De gezaghebbende kredietbeoordelaar Fitch Ratings geeft Suriname een B+. Dat is een flinke stap terug van ‘stabiel’ naar ‘negatief’ voor de status van ’s lands economie, in vergelijking met de beoordeling BB- vorig in 2015. Fitch voorziet verder dat de Surinaamse economie nog dit jaar met 2 tot 3 procent zal krimpen. Het besteedbare inkomen daalt daarbij waarschijnlijk voor het eerst sinds 2000, terwijl de werkloosheid verder oploopt. De sombere voorspellingen voor de nu al zwakke financiële positie van Suriname zijn opgenomen in het jongste rapport van vrijdag.

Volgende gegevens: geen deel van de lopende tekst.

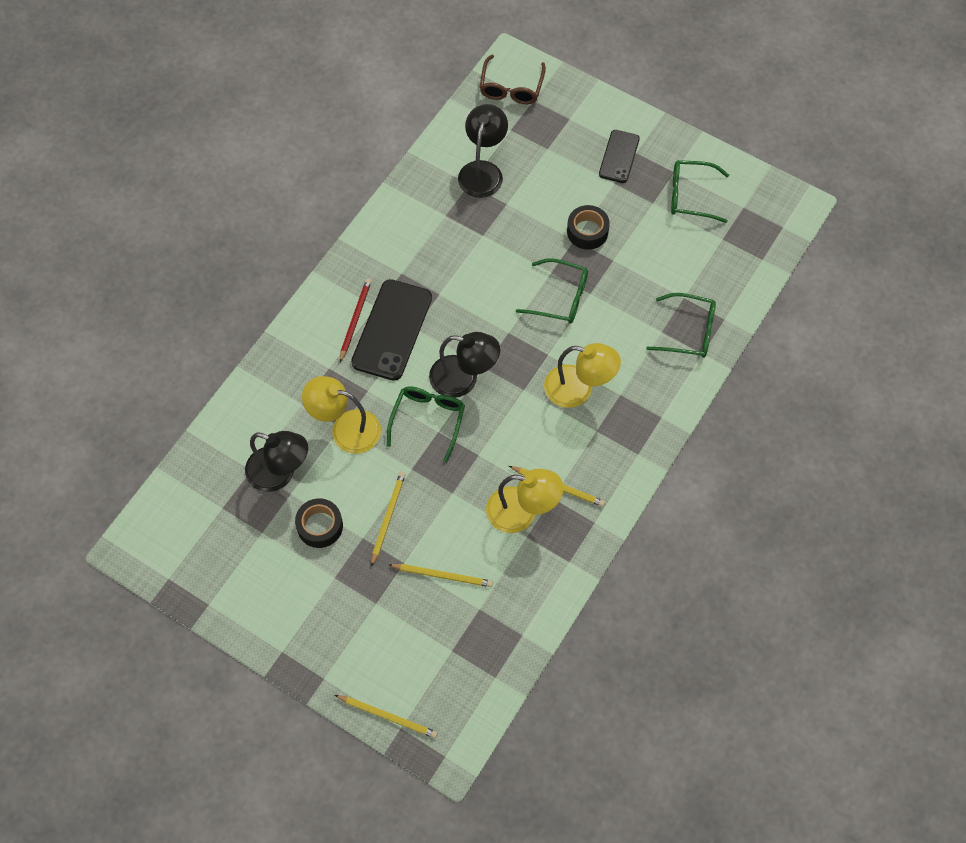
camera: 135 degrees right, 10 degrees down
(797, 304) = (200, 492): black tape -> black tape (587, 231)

De Surinaamse economie wordt vooral hard geraakt door de daling van grondstoffenprijzen en gaat dit jaar verder achteruit. Door de daling van de grondstoffenprijzen zijn het handels- en begrotingstekort sterk opgelopen. Tegelijkertijd verdampte een aanzienlijk deel van de financiële reserves bij pogingen de waarde van de Surinaamse dollar te ondersteunen. Het Kabinet Bouterse – Adhin hoopt samen met de monetaire autoriteiten, op steun van het Internationaal Monetaire Fonds (IMF). Er is echter nog geen overeenstemming bereikt over noodkredieten waar Suriname behoefte aan heeft.
Categorie B+
Fitch verlaagde vrijdag zijn oordeel over de kredietwaardigheid van Suriname, en zette het land daarbij terug naar de categorie B+. Dat betekent dat beleggingen in Surinaamse staatsleningen als heel speculatief worden gezien. Een lagere kredietwaardigheid kan het duurder maken voor de Surinaamse overheid om geld te lenen.
Koers
De regering heeft onlangs pogingen om de koers van de Amerikaanse dollar overeind te houden gestaakt. De waarde van de munt wordt vooralsnog op de markt bepaald, Fitch denkt dat daardoor de koers waarschijnlijk stevig zal dalen. Maar Glenn Gersie, governor van de Centrale Bank van Suriname (CBvS), heeft zich voorgenomen valuta te gaan veilen voor handelsbanken, om vervolgens aan de hand daarvan de nieuwe koersen te bepalen. Als de koersen flink dalen, kan dat gunstig uitpakken voor de export.
Maar tegelijkertijd maakt het de financiële positie van het land zwakker, omdat een groot deel van de staatsschuld in buitenlandse valuta’s moet worden betaald. Die worden duurder door de daling van de Surinaamse munt.